# [The problem]
Retype the material that follows exactly, limited to the lines from the one with "vill erbjuda konsumenter fortlöpande nya" through the one with "vacuna aprobada específica.", and keep out all pictures.
□ □ □ □ □
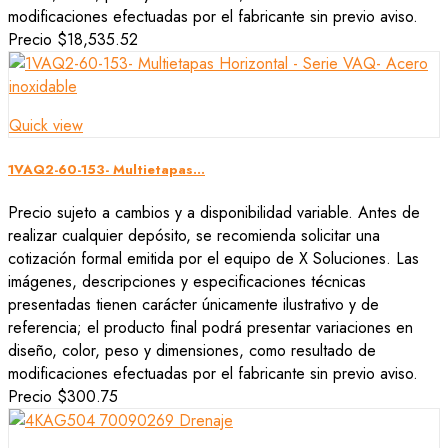
modificaciones efectuadas por el fabricante sin previo aviso.
Precio
$18,535.52
Quick view
1VAQ2-60-153- Multietapas...
Precio sujeto a cambios y a disponibilidad variable. Antes de
realizar cualquier depósito, se recomienda solicitar una
cotización formal emitida por el equipo de X Soluciones. Las
imágenes, descripciones y especificaciones técnicas
presentadas tienen carácter únicamente ilustrativo y de
referencia; el producto final podrá presentar variaciones en
diseño, color, peso y dimensiones, como resultado de
modificaciones efectuadas por el fabricante sin previo aviso.
Precio
$300.75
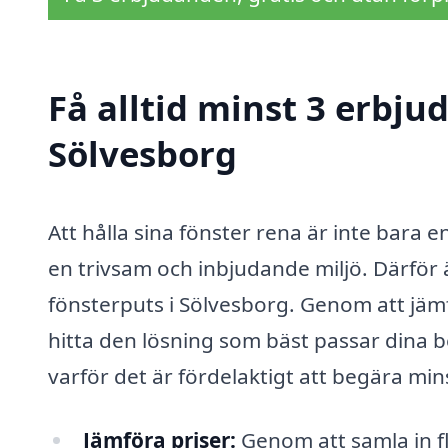
Få alltid minst 3 erbju
Sölvesborg
Att hålla sina fönster rena är inte bara 
en trivsam och inbjudande miljö. Därför ä
fönsterputs i Sölvesborg. Genom att jämf
hitta den lösning som bäst passar dina b
varför det är fördelaktigt att begära min
Jämföra priser:
Genom att samla in fl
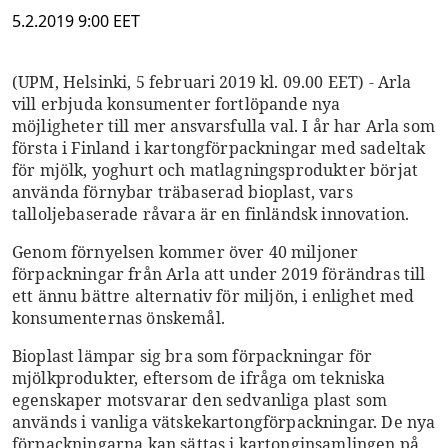
5.2.2019 9:00 EET
(UPM, Helsinki, 5 februari 2019 kl. 09.00 EET) - Arla
vill erbjuda konsumenter fortlöpande nya
möjligheter till mer ansvarsfulla val. I år har Arla som
första i Finland i kartongförpackningar med sadeltak
för mjölk, yoghurt och matlagningsprodukter börjat
använda förnybar träbaserad bioplast, vars
talloljebaserade råvara är en finländsk innovation.
Genom förnyelsen kommer över 40 miljoner
förpackningar från Arla att under 2019 förändras till
ett ännu bättre alternativ för miljön, i enlighet med
konsumenternas önskemål.
Bioplast lämpar sig bra som förpackningar för
mjölkprodukter, eftersom de ifråga om tekniska
egenskaper motsvarar den sedvanliga plast som
används i vanliga vätskekartongförpackningar. De nya
förpackningarna kan sättas i kartonginsamlingen på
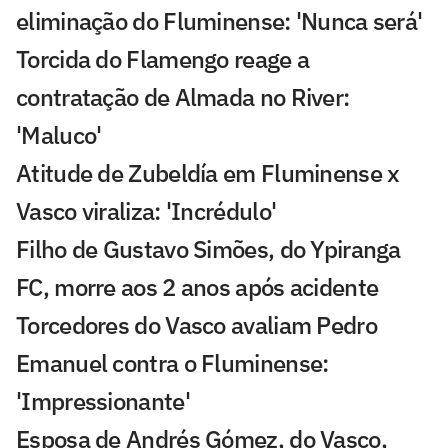
eliminação do Fluminense: 'Nunca será'
Torcida do Flamengo reage a
contratação de Almada no River:
'Maluco'
Atitude de Zubeldía em Fluminense x
Vasco viraliza: 'Incrédulo'
Filho de Gustavo Simões, do Ypiranga
FC, morre aos 2 anos após acidente
Torcedores do Vasco avaliam Pedro
Emanuel contra o Fluminense:
'Impressionante'
Esposa de Andrés Gómez, do Vasco,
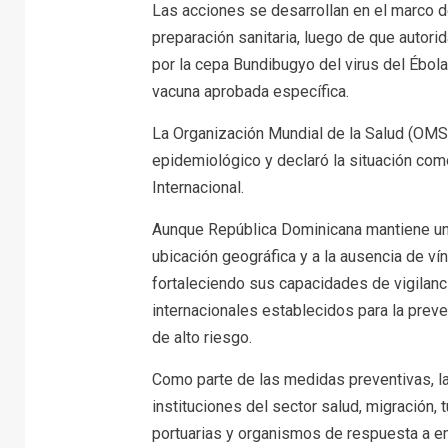
Las acciones se desarrollan en el marco d
preparación sanitaria, luego de que autori
por la cepa Bundibugyo del virus del Ébola
vacuna aprobada específica.
La Organización Mundial de la Salud (OM
epidemiológico y declaró la situación co
Internacional.
Aunque República Dominicana mantiene un r
ubicación geográfica y a la ausencia de ví
fortaleciendo sus capacidades de vigilanc
internacionales establecidos para la pre
de alto riesgo.
Como parte de las medidas preventivas, la
instituciones del sector salud, migración, 
portuarias y organismos de respuesta a em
□ □ □ □ □
# [Response box]
vill erbjuda konsumenter fortlöpande nya
möjligheter till mer ansvarsfulla val. I år har Arla som
första i Finland i kartongförpackningar med sadeltak
för mjölk, yoghurt och matlagningsprodukter börjat
använda förnybar träbaserad bioplast, vars
talloljebaserade råvara är en finländsk innovation.
Genom förnyelsen kommer över 40 miljoner
förpackningar från Arla att under 2019 förändras till
ett ännu bättre alternativ för miljön, i enlighet med
konsumenternas önskemål.
Bioplast lämpar sig bra som förpackningar för
mjölkprodukter, eftersom de ifråga om tekniska
egenskaper motsvarar den sedvanliga plast som
används i vanliga vätskekartongförpackningar. De nya
förpackningarna kan sättas i kartonginsamlingen på
eliminação do Fluminense: 'Nunca será'
Torcida do Flamengo reage a
contratação de Almada no River:
'Maluco'
Atitude de Zubeldía em Fluminense x
Vasco viraliza: 'Incrédulo'
Filho de Gustavo Simões, do Ypiranga
FC, morre aos 2 anos após acidente
Torcedores do Vasco avaliam Pedro
Emanuel contra o Fluminense:
'Impressionante'
Esposa de Andrés Gómez, do Vasco,
Las acciones se desarrollan en el marco d
preparación sanitaria, luego de que autori
por la cepa Bundibugyo del virus del Ébola
vacuna aprobada específica.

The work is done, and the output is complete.